> **BRIEF**: Your answer must be the full set of records, copied exactly, with no pictures in it.

BEGIN

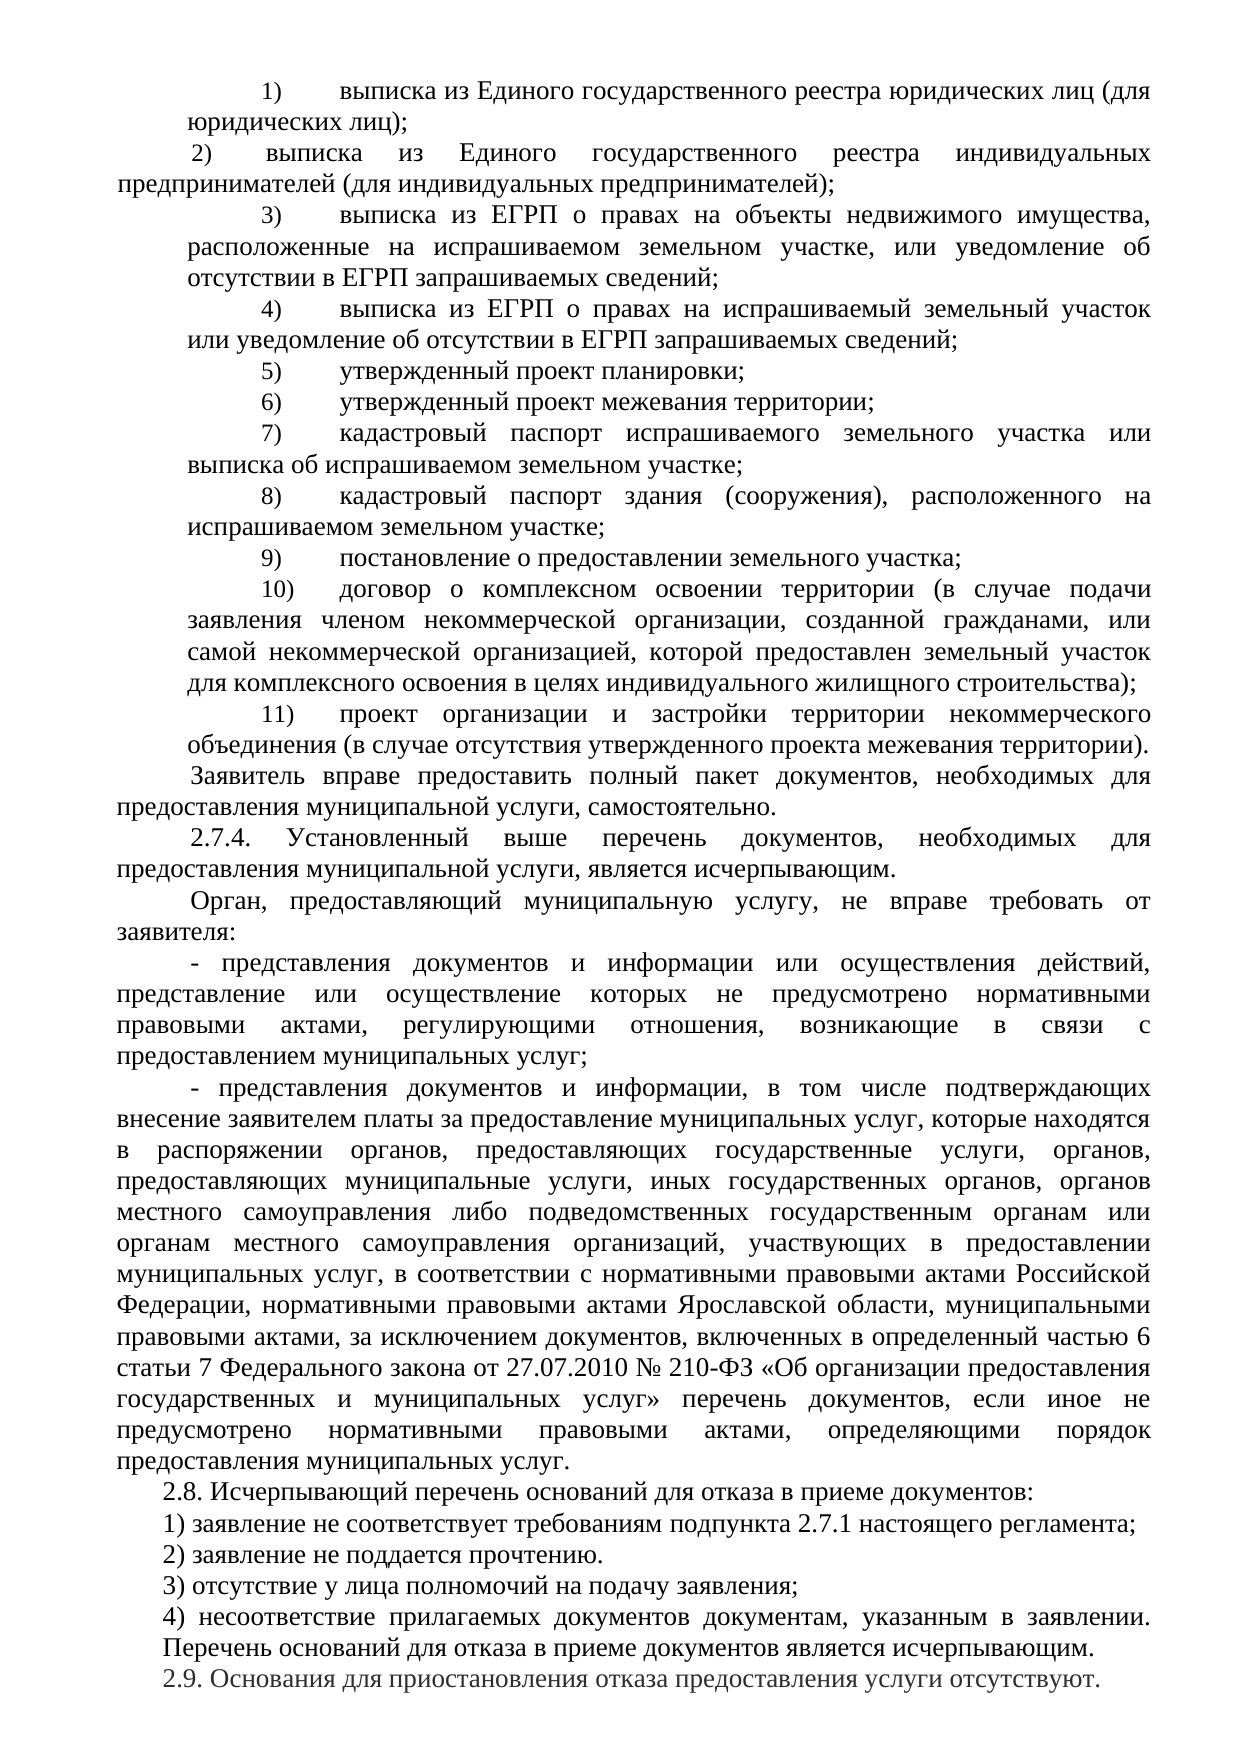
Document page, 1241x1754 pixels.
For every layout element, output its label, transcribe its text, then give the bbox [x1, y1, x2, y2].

list проект организации и застройки территории некоммерческого объединения (в случае отсутствия утвержденного проекта межевания территории). [187, 697, 1152, 759]
list утвержденный проект планировки; [187, 354, 1152, 385]
list утвержденный проект межевания территории; [187, 385, 1152, 417]
text 3) отсутствие у лица полномочий на подачу заявления; [162, 1569, 1152, 1600]
text Заявитель вправе предоставить полный пакет документов, необходимых для предоставления муниципальной услуги, самостоятельно. [116, 759, 1152, 821]
text 2.8. Исчерпывающий перечень оснований для отказа в приеме документов: [118, 1476, 1152, 1507]
list договор о комплексном освоении территории (в случае подачи заявления членом некоммерческой организации, созданной гражданами, или самой некоммерческой организацией, которой предоставлен земельный участок для комплексного освоения в целях индивидуального жилищного строительства); [187, 572, 1152, 697]
text 2.9. Основания для приостановления отказа предоставления услуги отсутствуют. [162, 1662, 1152, 1693]
text - представления документов и информации или осуществления действий, представление или осуществление которых не предусмотрено нормативными правовыми актами, регулирующими отношения, возникающие в связи с предоставлением муниципальных услуг; [116, 946, 1152, 1071]
list кадастровый паспорт испрашиваемого земельного участка или выписка об испрашиваемом земельном участке; [187, 417, 1152, 479]
text 2) заявление не поддается прочтению. [118, 1538, 1152, 1569]
list кадастровый паспорт здания (сооружения), расположенного на испрашиваемом земельном участке; [187, 479, 1152, 541]
list выписка из Единого государственного реестра юридических лиц (для юридических лиц); [187, 74, 1152, 136]
text 4) несоответствие прилагаемых документов документам, указанным в заявлении. Перечень оснований для отказа в приеме документов является исчерпывающим. [162, 1600, 1152, 1662]
list выписка из ЕГРП о правах на объекты недвижимого имущества, расположенные на испрашиваемом земельном участке, или уведомление об отсутствии в ЕГРП запрашиваемых сведений; [187, 198, 1152, 292]
text 1) заявление не соответствует требованиям подпункта 2.7.1 настоящего регламента; [118, 1507, 1152, 1538]
list выписка из Единого государственного реестра индивидуальных предпринимателей (для индивидуальных предпринимателей); [117, 136, 1152, 198]
list выписка из ЕГРП о правах на испрашиваемый земельный участок или уведомление об отсутствии в ЕГРП запрашиваемых сведений; [187, 292, 1152, 354]
list постановление о предоставлении земельного участка; [187, 541, 1152, 572]
text - представления документов и информации, в том числе подтверждающих внесение заявителем платы за предоставление муниципальных услуг, которые находятся в распоряжении органов, предоставляющих государственные услуги, органов, предоставляющих муниципальные услуги, иных государственных органов, органов местного самоуправления либо подведомственных государственным органам или органам местного самоуправления организаций, участвующих в предоставлении муниципальных услуг, в соответствии с нормативными правовыми актами Российской Федерации, нормативными правовыми актами Ярославской области, муниципальными правовыми актами, за исключением документов, включенных в определенный частью 6 статьи 7 Федерального закона от 27.07.2010 № 210-ФЗ «Об организации предоставления государственных и муниципальных услуг» перечень документов, если иное не предусмотрено нормативными правовыми актами, определяющими порядок предоставления муниципальных услуг. [116, 1071, 1152, 1476]
text 2.7.4. Установленный выше перечень документов, необходимых для предоставления муниципальной услуги, является исчерпывающим. [116, 821, 1152, 884]
text Орган, предоставляющий муниципальную услугу, не вправе требовать от заявителя: [116, 884, 1152, 946]
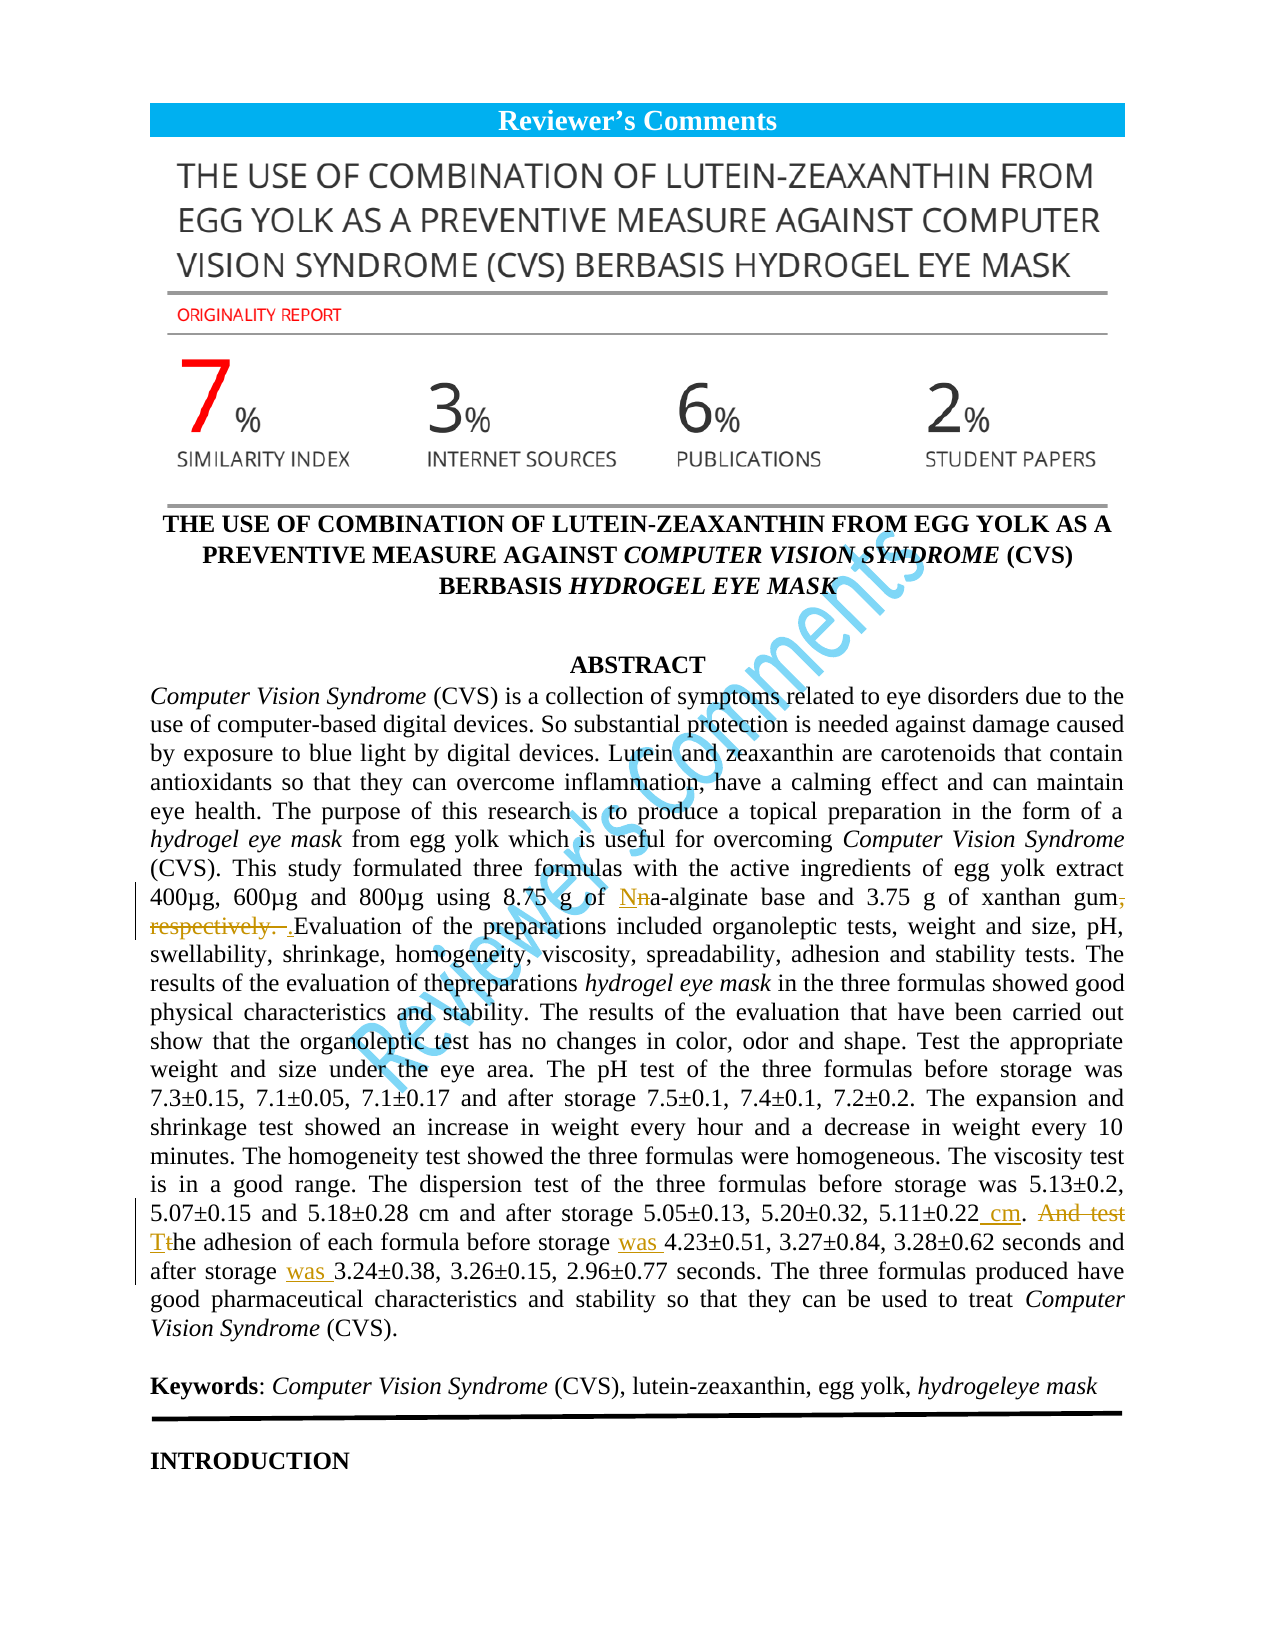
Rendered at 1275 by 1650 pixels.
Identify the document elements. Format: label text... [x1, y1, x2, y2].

picture [167, 155, 1108, 509]
text THE USE OF COMBINATION OF LUTEIN-ZEAXANTHIN FROM EGG YOLK AS A PREVENTIVE MEASURE AGAINST COMPUTER VISION SYNDROME (CVS) BERBASIS HYDROGEL EYE MASK [150, 509, 1125, 600]
text Reviewer’s Comments [150, 103, 1125, 137]
text ABSTRACT [150, 650, 1125, 678]
text INTRODUCTION [150, 1446, 1125, 1475]
text Computer Vision Syndrome (CVS) is a collection of symptoms related to eye disorders due to the use of computer-based digital devices. So substantial protection is needed against damage caused by exposure to blue light by digital devices. Lutein and zeaxanthin are carotenoids that contain antioxidants so that they can overcome inflammation, have a calming effect and can maintain eye health. The purpose of this research is to produce a topical preparation in the form of a hydrogel eye mask from egg yolk which is useful for overcoming Computer Vision Syndrome (CVS). This study formulated three formulas with the active ingredients of egg yolk extract 400µg, 600µg and 800µg using 8.75 g of a-alginate base and 3.75 g of xanthan gumEvaluation of the preparations included organoleptic tests, weight and size, pH, swellability, shrinkage, homogeneity, viscosity, spreadability, adhesion and stability tests. The results of the evaluation of thepreparations hydrogel eye mask in the three formulas showed good physical characteristics and stability. The results of the evaluation that have been carried out show that the organoleptic test has no changes in color, odor and shape. Test the appropriate weight and size under the eye area. The pH test of the three formulas before storage was 7.3±0.15, 7.1±0.05, 7.1±0.17 and after storage 7.5±0.1, 7.4±0.1, 7.2±0.2. The expansion and shrinkage test showed an increase in weight every hour and a decrease in weight every 10 minutes. The homogeneity test showed the three formulas were homogeneous. The viscosity test is in a good range. The dispersion test of the three formulas before storage was 5.13±0.2, 5.07±0.15 and 5.18±0.28 cm and after storage 5.05±0.13, 5.20±0.32, 5.11±0.22. he adhesion of each formula before storage 4.23±0.51, 3.27±0.84, 3.28±0.62 seconds and after storage 3.24±0.38, 3.26±0.15, 2.96±0.77 seconds. The three formulas produced have good pharmaceutical characteristics and stability so that they can be used to treat Computer Vision Syndrome (CVS). [150, 681, 1125, 1342]
text Keywords: Computer Vision Syndrome (CVS), lutein-zeaxanthin, egg yolk, hydrogeleye mask [150, 1371, 1125, 1399]
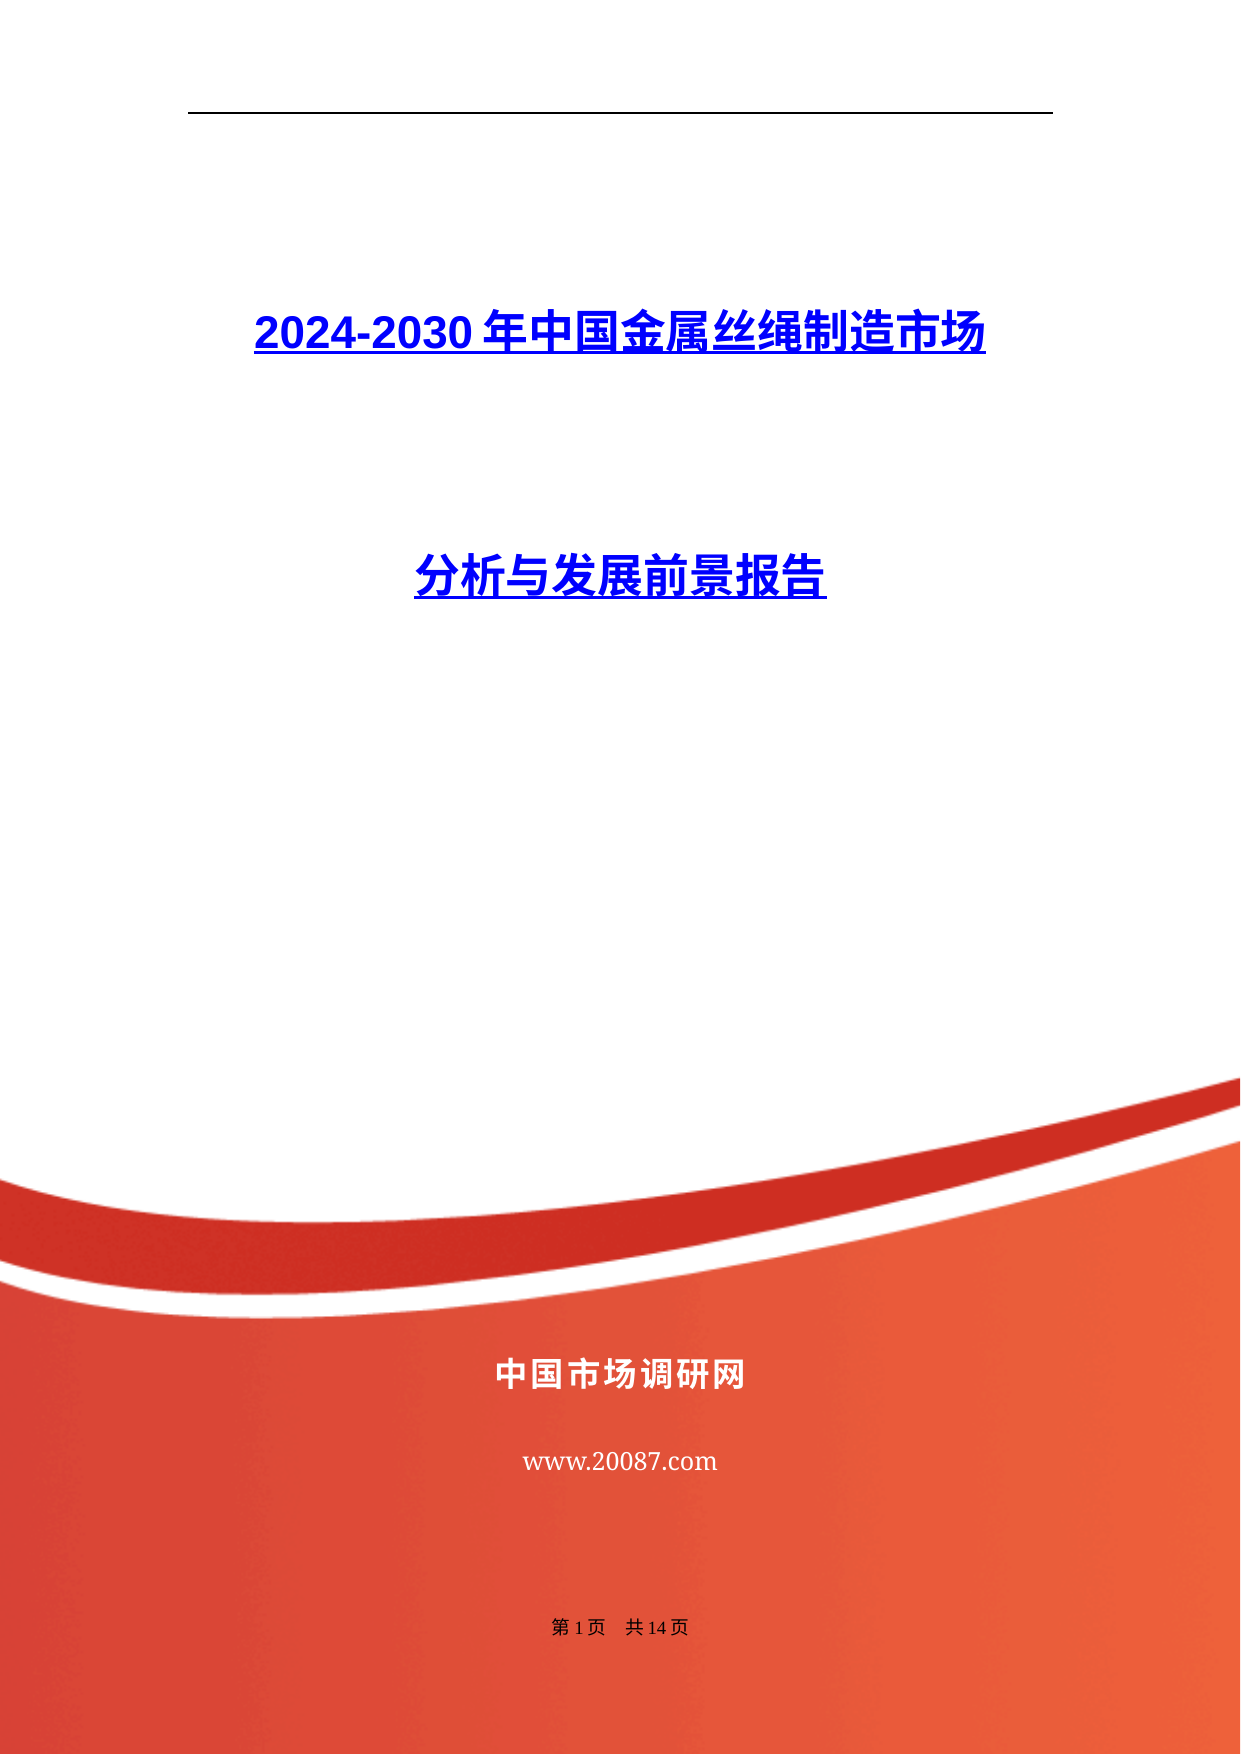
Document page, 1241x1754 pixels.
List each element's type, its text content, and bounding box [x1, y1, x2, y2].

END

> **SOLUTION FOR THIS EXERCISE**:
Document page, 1241x1754 pixels.
For every layout element, output its label, transcribe its text, then give the bbox [x1, y1, x2, y2].

list проект организации и застройки территории некоммерческого объединения (в случае отсутствия утвержденного проекта межевания территории). [187, 697, 1152, 759]
list утвержденный проект планировки; [187, 354, 1152, 385]
list утвержденный проект межевания территории; [187, 385, 1152, 417]
text 3) отсутствие у лица полномочий на подачу заявления; [162, 1569, 1152, 1600]
text Заявитель вправе предоставить полный пакет документов, необходимых для предоставления муниципальной услуги, самостоятельно. [116, 759, 1152, 821]
text 2.8. Исчерпывающий перечень оснований для отказа в приеме документов: [118, 1476, 1152, 1507]
list договор о комплексном освоении территории (в случае подачи заявления членом некоммерческой организации, созданной гражданами, или самой некоммерческой организацией, которой предоставлен земельный участок для комплексного освоения в целях индивидуального жилищного строительства); [187, 572, 1152, 697]
text 2.9. Основания для приостановления отказа предоставления услуги отсутствуют. [162, 1662, 1152, 1693]
text - представления документов и информации или осуществления действий, представление или осуществление которых не предусмотрено нормативными правовыми актами, регулирующими отношения, возникающие в связи с предоставлением муниципальных услуг; [116, 946, 1152, 1071]
list кадастровый паспорт испрашиваемого земельного участка или выписка об испрашиваемом земельном участке; [187, 417, 1152, 479]
text 2) заявление не поддается прочтению. [118, 1538, 1152, 1569]
list кадастровый паспорт здания (сооружения), расположенного на испрашиваемом земельном участке; [187, 479, 1152, 541]
list выписка из Единого государственного реестра юридических лиц (для юридических лиц); [187, 74, 1152, 136]
text 4) несоответствие прилагаемых документов документам, указанным в заявлении. Перечень оснований для отказа в приеме документов является исчерпывающим. [162, 1600, 1152, 1662]
list выписка из ЕГРП о правах на объекты недвижимого имущества, расположенные на испрашиваемом земельном участке, или уведомление об отсутствии в ЕГРП запрашиваемых сведений; [187, 198, 1152, 292]
text 1) заявление не соответствует требованиям подпункта 2.7.1 настоящего регламента; [118, 1507, 1152, 1538]
list выписка из Единого государственного реестра индивидуальных предпринимателей (для индивидуальных предпринимателей); [117, 136, 1152, 198]
list выписка из ЕГРП о правах на испрашиваемый земельный участок или уведомление об отсутствии в ЕГРП запрашиваемых сведений; [187, 292, 1152, 354]
list постановление о предоставлении земельного участка; [187, 541, 1152, 572]
text - представления документов и информации, в том числе подтверждающих внесение заявителем платы за предоставление муниципальных услуг, которые находятся в распоряжении органов, предоставляющих государственные услуги, органов, предоставляющих муниципальные услуги, иных государственных органов, органов местного самоуправления либо подведомственных государственным органам или органам местного самоуправления организаций, участвующих в предоставлении муниципальных услуг, в соответствии с нормативными правовыми актами Российской Федерации, нормативными правовыми актами Ярославской области, муниципальными правовыми актами, за исключением документов, включенных в определенный частью 6 статьи 7 Федерального закона от 27.07.2010 № 210-ФЗ «Об организации предоставления государственных и муниципальных услуг» перечень документов, если иное не предусмотрено нормативными правовыми актами, определяющими порядок предоставления муниципальных услуг. [116, 1071, 1152, 1476]
text 2.7.4. Установленный выше перечень документов, необходимых для предоставления муниципальной услуги, является исчерпывающим. [116, 821, 1152, 884]
text Орган, предоставляющий муниципальную услугу, не вправе требовать от заявителя: [116, 884, 1152, 946]
Rendered at 1275 by 1650 pixels.
Identify the document elements. Format: label text... [x1, y1, x2, y2].

picture [167, 155, 1108, 509]
text THE USE OF COMBINATION OF LUTEIN-ZEAXANTHIN FROM EGG YOLK AS A PREVENTIVE MEASURE AGAINST COMPUTER VISION SYNDROME (CVS) BERBASIS HYDROGEL EYE MASK [150, 509, 1125, 600]
text Reviewer’s Comments [150, 103, 1125, 137]
text ABSTRACT [150, 650, 1125, 678]
text INTRODUCTION [150, 1446, 1125, 1475]
text Computer Vision Syndrome (CVS) is a collection of symptoms related to eye disorders due to the use of computer-based digital devices. So substantial protection is needed against damage caused by exposure to blue light by digital devices. Lutein and zeaxanthin are carotenoids that contain antioxidants so that they can overcome inflammation, have a calming effect and can maintain eye health. The purpose of this research is to produce a topical preparation in the form of a hydrogel eye mask from egg yolk which is useful for overcoming Computer Vision Syndrome (CVS). This study formulated three formulas with the active ingredients of egg yolk extract 400µg, 600µg and 800µg using 8.75 g of a-alginate base and 3.75 g of xanthan gumEvaluation of the preparations included organoleptic tests, weight and size, pH, swellability, shrinkage, homogeneity, viscosity, spreadability, adhesion and stability tests. The results of the evaluation of thepreparations hydrogel eye mask in the three formulas showed good physical characteristics and stability. The results of the evaluation that have been carried out show that the organoleptic test has no changes in color, odor and shape. Test the appropriate weight and size under the eye area. The pH test of the three formulas before storage was 7.3±0.15, 7.1±0.05, 7.1±0.17 and after storage 7.5±0.1, 7.4±0.1, 7.2±0.2. The expansion and shrinkage test showed an increase in weight every hour and a decrease in weight every 10 minutes. The homogeneity test showed the three formulas were homogeneous. The viscosity test is in a good range. The dispersion test of the three formulas before storage was 5.13±0.2, 5.07±0.15 and 5.18±0.28 cm and after storage 5.05±0.13, 5.20±0.32, 5.11±0.22. he adhesion of each formula before storage 4.23±0.51, 3.27±0.84, 3.28±0.62 seconds and after storage 3.24±0.38, 3.26±0.15, 2.96±0.77 seconds. The three formulas produced have good pharmaceutical characteristics and stability so that they can be used to treat Computer Vision Syndrome (CVS). [150, 681, 1125, 1342]
text Keywords: Computer Vision Syndrome (CVS), lutein-zeaxanthin, egg yolk, hydrogeleye mask [150, 1371, 1125, 1399]
Document page, 1241x1754 pixels.
List each element's type, its text content, and bounding box [x1, y1, x2, y2].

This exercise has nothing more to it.